Which ECG criteria are best for screening adolescent athletes?




CHICAGO – Results of the first-ever large study of ECG-based criteria for use in sports preparticipation screening in adolescent athletes demonstrate that the so-called Refined criteria decisively outperform the European Society of Cardiology and Seattle criteria, Dr. Aneil Malhotra reported at the annual meeting of the American College of Cardiology.

All three sets of 12-lead ECG criteria maintained an overall 92% sensitivity for the detection of serious cardiac pathology. However, the Refined criteria provided a major boost in specificity – and a markedly lower false positive rate, according to Dr. Malhotra of St. George’s, University of London.

Dr. Aneil Malhotra Bruce Jancin/Frontline Medical News

Dr. Aneil Malhotra

The Refined criteria performed particularly well in the black adolescent athletes. That’s important because of black athletes’ historically high false positive rates with other ECG criteria, which lead to the time and expense of further testing, needless anxiety for the athletes and their families, and susceptibility to erroneous disqualification, he added.

The ESC recommendations for ECG interpretation in athletes were published in 2010 (Eur Heart J. 2010 Jan;31[2]:243-59). Because of their high false positive rates and the fact that the ESC criteria were derived exclusively from white athletes, an international consensus panel subsequently issued the Seattle criteria, which were developed based upon data from both black and white athletes (Br J Sports Med. 2013 Feb;47[3]:122-4).

While the Seattle criteria performed better than the ESC criteria, many sports cardiologists felt there was further room for improvement in setting criteria that differentiate between physiologic ECG patterns and those indicative of serious cardiac disease. Thus, another international expert consensus panel came up with the Refined criteria. And while the Refined criteria clearly outperformed the ESC and Seattle criteria when applied to a large group of young adult athletes (Circulation. 2014 Apr 22;129[16]:1637-49), the fact is that all three sets of criteria were developed with data from adult athletes. None had been tested in adolescent athletes, even though they are vastly more numerous than were adult athletes in every country. It was the need to validate the applicability of the adult-based criteria in adolescent athletes that was the impetus for Dr. Malhotra’s retrospective study.

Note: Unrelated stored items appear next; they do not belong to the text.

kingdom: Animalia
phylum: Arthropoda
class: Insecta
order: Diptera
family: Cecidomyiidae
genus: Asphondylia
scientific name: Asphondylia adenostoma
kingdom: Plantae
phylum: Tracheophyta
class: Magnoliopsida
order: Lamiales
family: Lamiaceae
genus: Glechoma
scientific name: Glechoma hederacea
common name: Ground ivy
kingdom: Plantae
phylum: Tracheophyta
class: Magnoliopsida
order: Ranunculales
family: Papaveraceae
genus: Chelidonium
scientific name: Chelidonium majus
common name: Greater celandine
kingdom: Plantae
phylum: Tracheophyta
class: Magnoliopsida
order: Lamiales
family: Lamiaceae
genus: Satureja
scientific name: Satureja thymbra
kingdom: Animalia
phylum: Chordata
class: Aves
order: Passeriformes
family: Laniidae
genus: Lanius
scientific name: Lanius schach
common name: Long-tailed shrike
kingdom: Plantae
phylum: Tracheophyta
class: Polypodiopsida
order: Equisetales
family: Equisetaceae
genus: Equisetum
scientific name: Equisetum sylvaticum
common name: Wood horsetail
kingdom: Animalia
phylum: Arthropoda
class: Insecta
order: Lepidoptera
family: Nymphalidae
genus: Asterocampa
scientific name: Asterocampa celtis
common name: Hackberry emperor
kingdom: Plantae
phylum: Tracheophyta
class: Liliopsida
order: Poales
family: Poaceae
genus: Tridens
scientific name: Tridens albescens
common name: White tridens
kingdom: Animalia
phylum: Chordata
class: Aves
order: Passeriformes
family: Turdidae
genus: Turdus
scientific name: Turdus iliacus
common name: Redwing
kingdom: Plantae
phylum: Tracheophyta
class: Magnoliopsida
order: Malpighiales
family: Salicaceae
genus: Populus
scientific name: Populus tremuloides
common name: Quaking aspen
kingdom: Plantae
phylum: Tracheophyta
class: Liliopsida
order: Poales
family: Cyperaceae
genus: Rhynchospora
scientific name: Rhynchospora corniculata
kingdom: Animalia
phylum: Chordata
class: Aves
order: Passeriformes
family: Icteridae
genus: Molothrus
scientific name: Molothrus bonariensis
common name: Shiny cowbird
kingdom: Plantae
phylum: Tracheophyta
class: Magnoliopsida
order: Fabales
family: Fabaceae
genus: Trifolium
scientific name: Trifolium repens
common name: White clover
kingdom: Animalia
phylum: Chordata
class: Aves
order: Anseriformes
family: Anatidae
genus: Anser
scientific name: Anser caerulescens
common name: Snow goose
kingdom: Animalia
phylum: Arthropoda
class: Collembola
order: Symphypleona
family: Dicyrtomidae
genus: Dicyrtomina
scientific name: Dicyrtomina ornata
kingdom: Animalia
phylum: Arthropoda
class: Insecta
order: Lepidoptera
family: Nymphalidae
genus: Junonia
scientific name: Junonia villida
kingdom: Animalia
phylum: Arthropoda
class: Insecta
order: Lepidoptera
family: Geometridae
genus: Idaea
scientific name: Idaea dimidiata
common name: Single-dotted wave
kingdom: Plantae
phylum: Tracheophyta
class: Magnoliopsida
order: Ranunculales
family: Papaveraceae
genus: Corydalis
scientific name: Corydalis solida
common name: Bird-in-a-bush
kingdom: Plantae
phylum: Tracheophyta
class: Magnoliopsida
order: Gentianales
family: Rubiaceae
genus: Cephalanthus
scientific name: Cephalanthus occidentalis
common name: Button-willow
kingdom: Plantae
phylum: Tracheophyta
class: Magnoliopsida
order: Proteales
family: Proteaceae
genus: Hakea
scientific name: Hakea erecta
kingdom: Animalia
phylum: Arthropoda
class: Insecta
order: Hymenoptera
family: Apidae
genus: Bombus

He and his coinvestigators applied all three sets of criteria to a unique data set: 10,156 elite adolescent soccer players in the English Football Association’s program for the development of soccer professionals. The cohort consisted of 9,262 white and 894 black players, making this the largest-ever study conducted in adolescent black athletes. The subjects averaged just over 16 years in age and trained on average for more than 12 hours per week.

The English Football Association’s preparticipation screening program included a full history and physical examination, a 12-lead ECG, and – most importantly – an echocardiogram for every athlete, which enabled investigators to validate the ECG findings. The cost of echocardiography in young English footballers is covered by Cardiac Risk in the Young, a charitable organization.

Application of the ESC criteria resulted in an abnormal ECG requiring further investigation in 12.9% of the white athletes. With the Seattle criteria, this rate dropped to 4.2%. With the Refined criteria, it fell further to 2.8%.

In black adolescent athletes, the abnormal ECG rate was 16.2% with the ESC criteria, 5.8% with the Seattle criteria, and 3.8% using the Refined criteria.

A total of 36 cases of cardiac conditions predisposing to sudden cardiac death were identified in the overall cohort. Thirty-three of the 36 affected athletes were correctly identified by all three sets of ECG criteria, including all 28 cases of Wolf-Parkinson-White syndrome and the three cases of hypertrophic cardiomyopathy.

Armed with the true positive rates, the investigators were able to determine that the false positive ECG rates were 12.6% in whites and 15.5% in blacks with the ESC criteria, 3.9% in whites and 5.3% in blacks with the Seattle criteria, and 2.5% in whites and 3.1% in blacks by the Refined criteria.

The positive predictive value of the 12-lead ECG was more than fourfold higher with the Refined as compared with the ESC criteria: 11% versus 2.5% with the ESC and 7.5% with the Seattle criteria, Dr. Malhotra continued.

He explained that the Refined criteria differ from the other two sets of criteria as follows: There are a series of normal ECG findings in the adolescent athletes that are unrelated to training, and that experts agree don’t warrant further evaluation, such as incomplete right bundle branch block or sinus bradycardia. And there are well established ECG abnormalities that necessitate further testing. The Refined criteria establish an evidence-based set of borderline ECG findings that are deemed normal in isolation: atrial enlargement, axis deviation, and complete bundle branch block. Only if two or more of these findings are present is the ECG deemed abnormal.